POUDRE VALLEY HOSPITAL DISTRICT, dba Poudre Valley Memorial Hospital, Plaintiff-Appellant,
v.
Kenneth B. HECKART, Defendant-Appellee.
No. 70-451.
Colorado Court of Appeals, Div. I.
December 14, 1971.Hill & Hill, Alden V. Hill, Fort Collins, for plaintiff-appellant.
Fischer & Wilmarth, Timothy W. Hasler, Fort Collins, for defendant-appellee.
Not Selected for Official Publication.
PIERCE, Judge.
This is an appeal of an action on account by Poudre Valley Hospital District (the hospital) against defendant for hospital care given his daughter, LaDonna Heckart, during her minority. The record indicates that LaDonna's mother, Frances Heckart, and defendant were divorced by a Wyoming decree in 1959. Mrs. Heckart was given custody of the children, including LaDonna. Defendant was ordered to pay child support.
Shortly after the divorce, the defendant moved to Fort Collins, Colorado. LaDonna remained with her mother in Laramie, Wyoming, until her graduation from high school in June 1967; then she moved to Fort Collins to live with her father. While in Fort Collins, LaDonna worked at a department store and supported herself. Thereafter, LaDonna and her father had a disagreement which arose out of the conduct *985 of her social life and, according to her father's testimony, she was given the choice of abiding by his will or moving out. She chose to do the latter and left defendant's home. LaDonna moved into a mobile home which she shared with a girl friend until she was admitted to the plaintiff hospital for treatment of diabetes.
The trial court found that during the period immediately preceding her entry into the hospital, LaDonna supported herself and led an adult existence. She was subject to no parental control and received no support from either her mother or father. There is no evidence that the defendant consented to LaDonna's treatment by the hospital or that he agreed to pay any part of the expenses incurred therefor.
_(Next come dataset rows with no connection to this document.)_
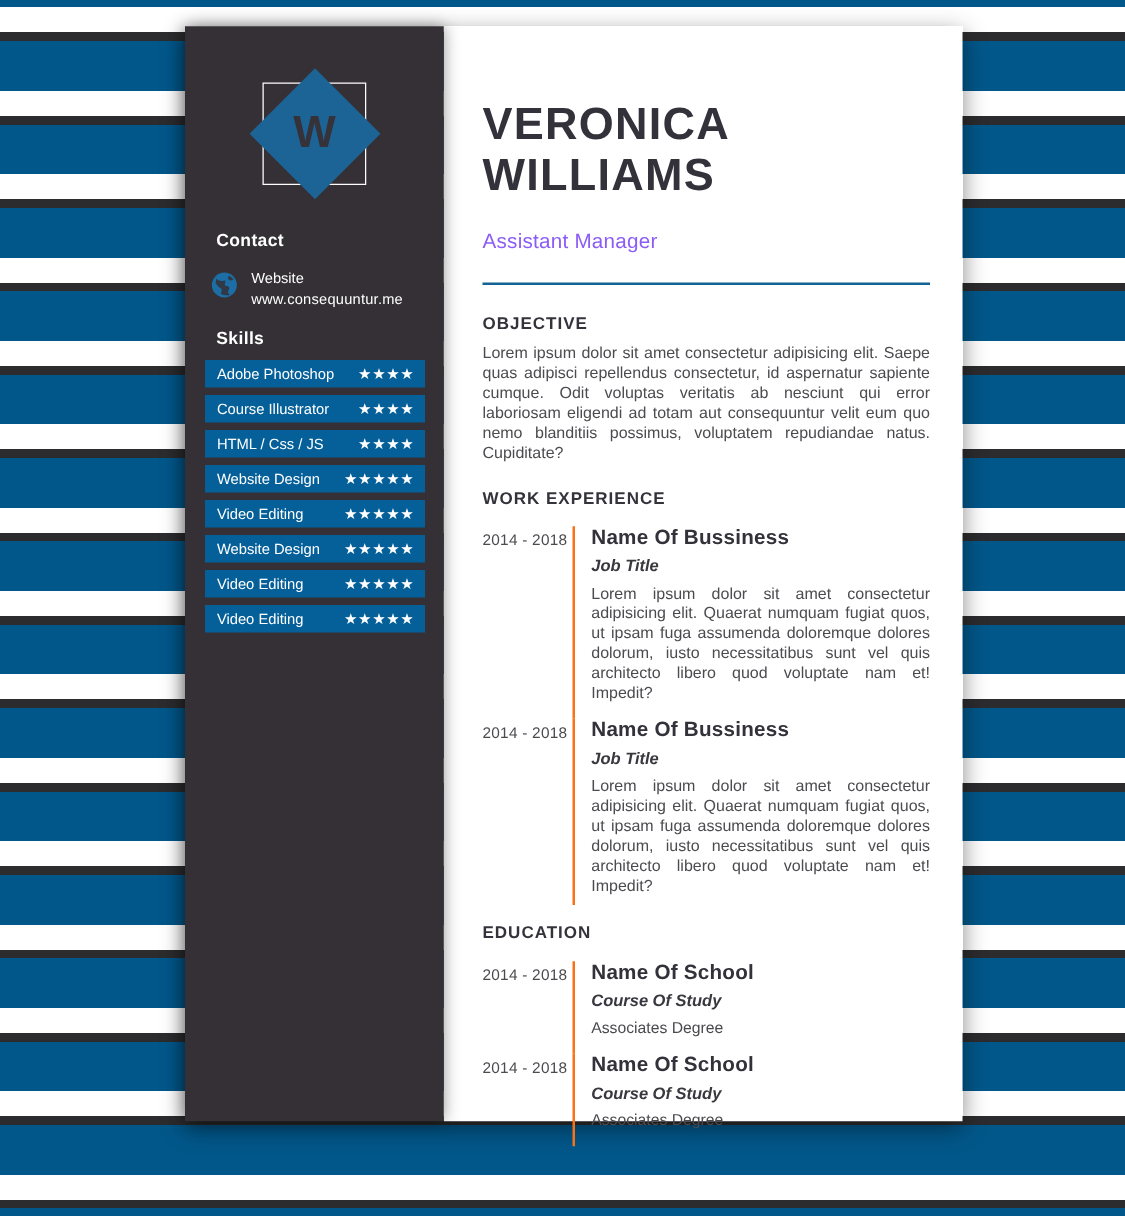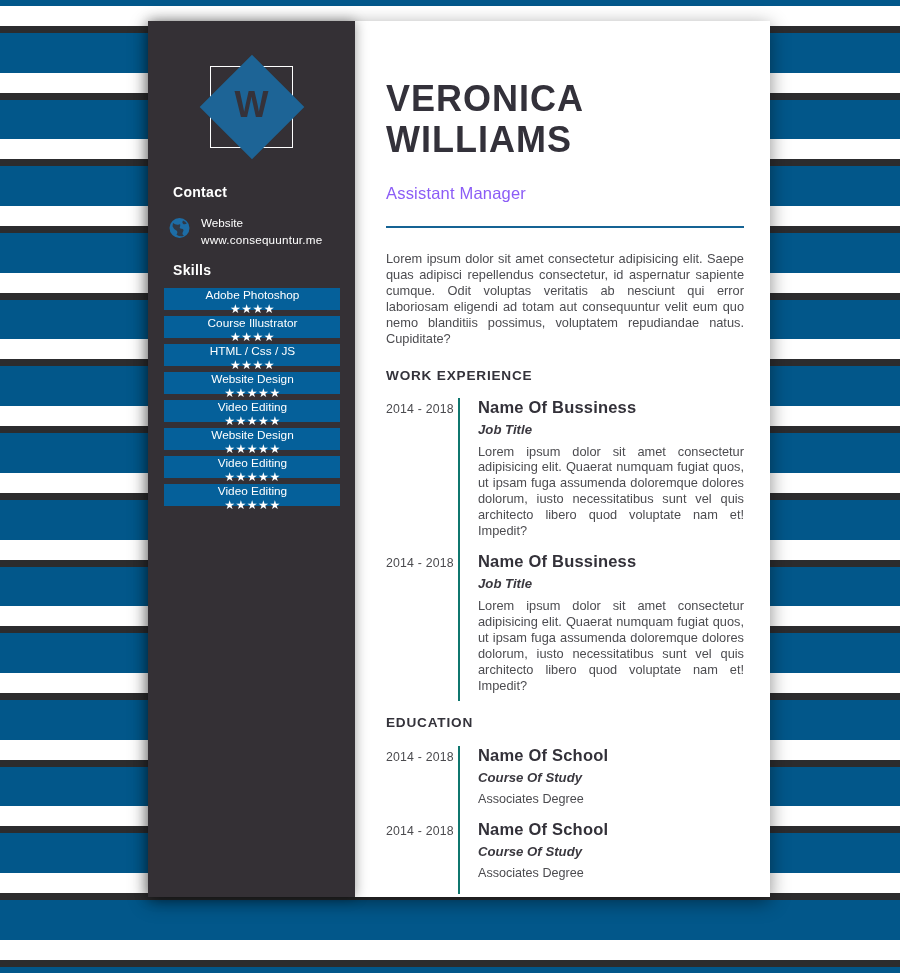--- a/index.html
+++ b/index.html
@@ -48,21 +48,21 @@
   .contact-item { display: flex; margin-bottom: 16px; }
   .contact-icon { width: 24px; height: 26px; margin-right: 9px; margin-top: 1px; flex-shrink: 0; }
   .contact-label { font-size: 11.7px; font-weight: 400; margin-bottom: 4px; margin-top: 2px; }
   .contact-value { font-size: 11.7px; font-weight: 400; letter-spacing: 0.2px; }
   .skills-title { margin: 8px 0 0 25px; }
   .skill-list { margin-top: 10px; }
   .skill-bar {
     width: 176px; height: 22px; margin: 0 auto 6px;
     background: #05609A;
     display: flex; align-items: center; justify-content: space-between;
-    padding: 0 8px 0 10px; box-sizing: border-box; flex-direction: column;
+    padding: 0 8px 0 10px; box-sizing: border-box;
   }
   .skill-name { font-size: 11.8px; color: #fff; }
   .skill-stars { font-size: 12px; color: #fff; letter-spacing: 0.5px; font-family: "DejaVu Sans", sans-serif; }
 
   
   .page {
     width: 450px; box-sizing: border-box;
     background: #ffffff;
     padding: 0 26px 0 31px;
     position: relative; z-index: 1;
@@ -73,21 +73,21 @@
 
   .section-heading { font-size: 13.6px; font-weight: 700; letter-spacing: 0.8px; color: #34333B; }
   .sec-objective { margin-top: 23px; }
   .body-text { font-size: 12.8px; line-height: 15.9px; color: #4C4C50; text-align: justify; }
   .obj-text { margin-top: 8px; }
 
   .sec-work { margin-top: 21px; }
   .entries { margin-top: 15px; }
   .entry { display: flex; }
   .entry-date { width: 72px; flex-shrink: 0; font-size: 12.3px; color: #4B4B4F; padding-top: 4px; letter-spacing: 0.2px; }
-  .entry-body { flex: 1; border-left: 2px solid #0f766e; padding-left: 18px; padding-bottom: 13px; }
+  .entry-body { flex: 1; border-left: 2px solid #f97316; padding-left: 13px; padding-bottom: 13px; }
   .entry-body.pb-sm { padding-bottom: 8px; }
   .entry-body.pb-lg { padding-bottom: 22px; }
   .entry-title { font-size: 16.5px; font-weight: 700; color: #333139; letter-spacing: 0.2px; }
   .entry-subtitle { font-size: 13.2px; font-style: italic; font-weight: 700; color: #3A383F; margin-top: 5px; }
   .entry-text { margin-top: 7px; }
   .entry-detail { margin-top: 7px; font-size: 12.6px; color: #4B4B4F; }
 
   .sec-education { margin-top: 14px; }
   .sec-education .entries { margin-top: 16px; }
   .edu-entry .entry-body { padding-bottom: 14px; }
@@ -159,20 +159,21 @@
       </div>
     </div>
   </aside>
 
   <main class="page">
     <h1 class="name"><span>VERONICA</span><br><span>WILLIAMS</span></h1>
     <div class="job-subtitle">Assistant Manager</div>
     <div class="divider"></div>
 
     <section class="sec-objective">
+      <div class="section-heading">OBJECTIVE</div>
       <p class="body-text obj-text" style="margin:8px 0 0;">Lorem ipsum dolor sit amet consectetur adipisicing elit. Saepe quas adipisci repellendus consectetur, id aspernatur sapiente cumque. Odit voluptas veritatis ab nesciunt qui error laboriosam eligendi ad totam aut consequuntur velit eum quo nemo blanditiis possimus, voluptatem repudiandae natus. Cupiditate?</p>
     </section>
 
     <section class="sec-work">
       <div class="section-heading">WORK EXPERIENCE</div>
       <div class="entries">
         <div class="entry">
           <div class="entry-date">2014 - 2018</div>
           <div class="entry-body">
             <div class="entry-title">Name Of Bussiness</div>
It is the hospital's contention that the trial court erred in finding that the defendant's daughter was emancipated. Further, it is their position that even if emancipation could properly be found, such emancipation was only partial and the defendant was not thereby relieved of his liability to pay LaDonna's hospital expenses. They assert that a total emancipation can occur only where there is a complete break in filial ties. See County of Alameda v. Kaiser, 238 Cal.App.2d 815, 48 Cal.Rptr. 343; Porter v. Powell, 79 Iowa 151, 44 N. W. 295; Lufkin v. Harvey, 131 Minn. 238, 154 N.W. 1097.
The existence of an implied emancipation is a factual question depending upon the circumstances arising in each case. Crosby v. Crosby, 230 App.Div. 651, 246 N.Y.S. 384; Robinson v. Ebert, 180 Wash. 387, 39 P.2d 992. Although we might have decided the case differently, there is sufficient factual basis in the record to support the trial court's determination that a complete emancipation had occurred. Buxton v. Bishop, 185 Va. 1, 37 S.E.2d 755; Simmons v. Stewart, 198 Ky. 330, 248 S.W. 892. H. Clark, Domestic Relations § 8.3; see Annot., 32 A.L.R.3d 1055; and Annot., 165 A.L.R. 723. The trial court was correct in holding that this emancipation relieved the defendant of his common-law duty to supply his daughter with necessaries and of his liability to the plaintiff hospital for providing medical care without his prior consent or approval. Buxton v. Bishop, supra.
Plaintiff's further assignments of error were waived upon oral argument.
Judgment affirmed.
SILVERSTEIN, C. J., and ENOCH, J., concur.